---- DOCUMENT

ECS operations that accept a typename, such as ecs_get will look for the FLECS__E variable:

Position *p = ecs_get(world, e, Position);

Translates into:

Position *p = (Position*)ecs_get_id(world, e, ecs_id(Position));

As you can see, the ecs_get macro casts the result of the function to the correct type, so a compiler will throw a warning when an application tries to assign the result of the operation to a variable of the wrong type.

Similarly, ecs_set is a macro that ensures that anything we pass into it is of the right type:

ecs_set(world, e, Position, {10, 20});

Translates into:

ecs_set_id
    (world, e, ecs_id(Position), sizeof(Position),
    &(Position){10, 20});

In addition to casting the value to the right type and passing in the component, this macro also captures the size of the type, which saves Flecs from having to do a component data lookup.

Understanding how the macros work will go a long way in being able to write effective code in Flecs, and will lead to less surprises when debugging the code.

Modules

Modules allow an application to split up systems and components into separate decoupled units. The purpose of modules is to make it easier to organize systems and components for large projects. Additionally, modules also make it easier to split off functionality into separate compilation units.

--------

**EXERCISE GOAL**
Rewrite the Flecs passage between "Similarly, ecs_set is" and "debugging the code.", inclusive, substituting "testing" for every "debugging".

---- DATA EXCERPTS

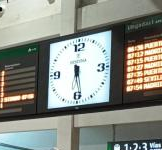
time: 6:28
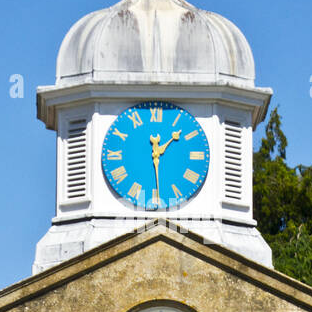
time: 1:29
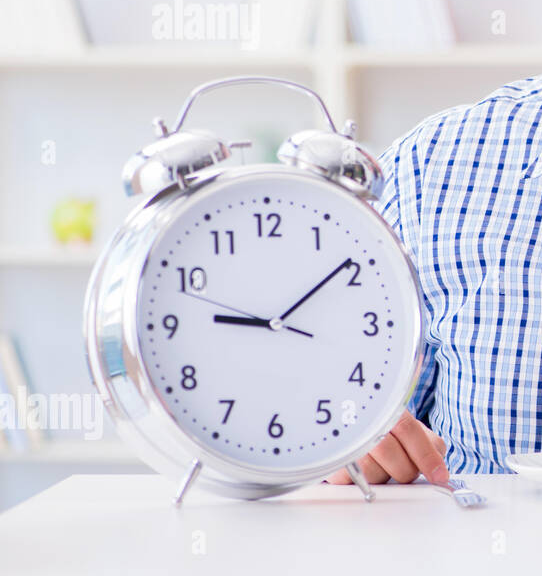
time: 9:09
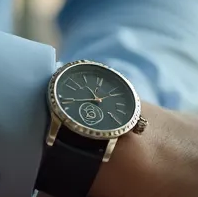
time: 10:43
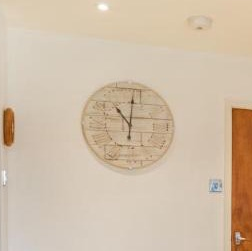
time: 10:00
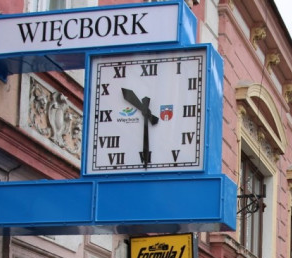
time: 10:30
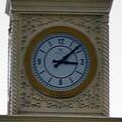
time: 3:08
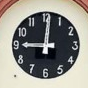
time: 9:01
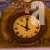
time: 10:00
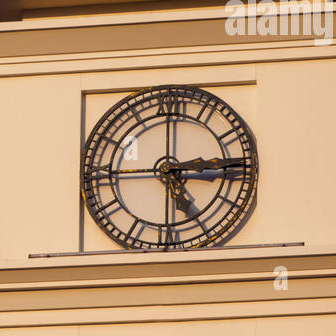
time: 5:14
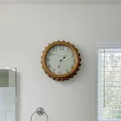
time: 1:32
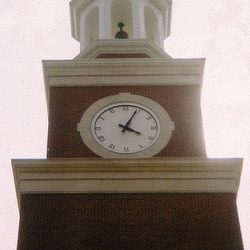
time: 4:04
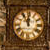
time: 11:55
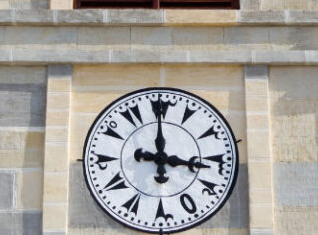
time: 2:59
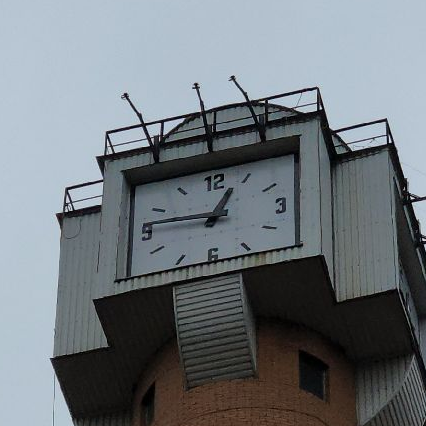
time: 12:46
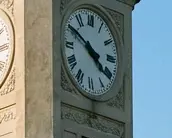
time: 3:50
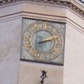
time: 8:11
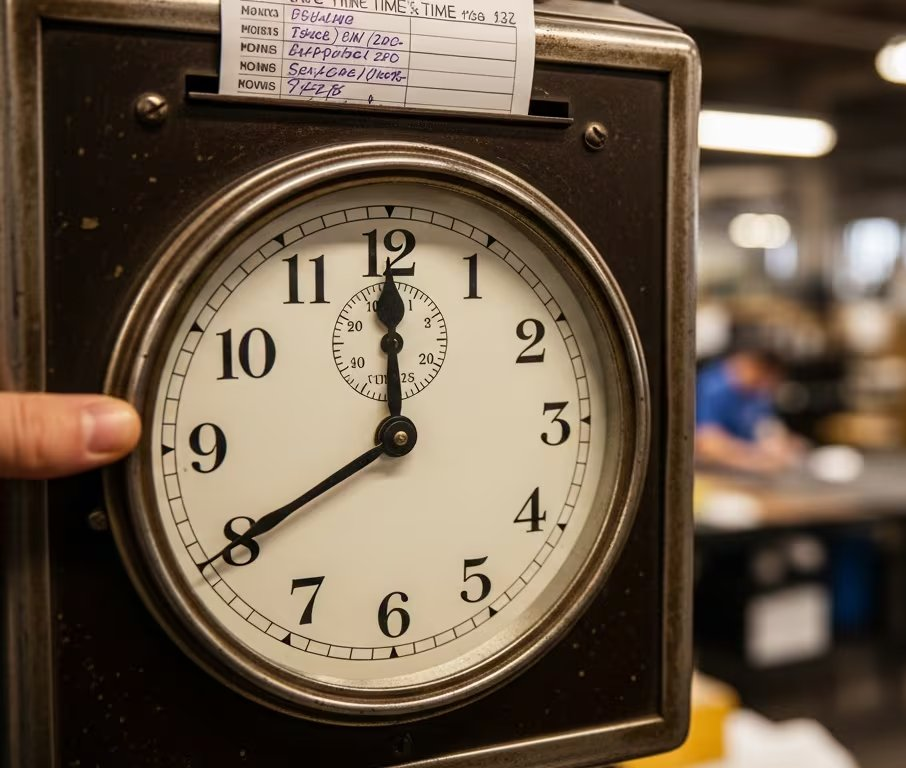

--------

**SOLVED PROBLEM**
Similarly, ecs_set is a macro that ensures that anything we pass into it is of the right type:

ecs_set(world, e, Position, {10, 20});

Translates into:

ecs_set_id
    (world, e, ecs_id(Position), sizeof(Position),
    &(Position){10, 20});

In addition to casting the value to the right type and passing in the component, this macro also captures the size of the type, which saves Flecs from having to do a component data lookup.

Understanding how the macros work will go a long way in being able to write effective code in Flecs, and will lead to less surprises when testing the code.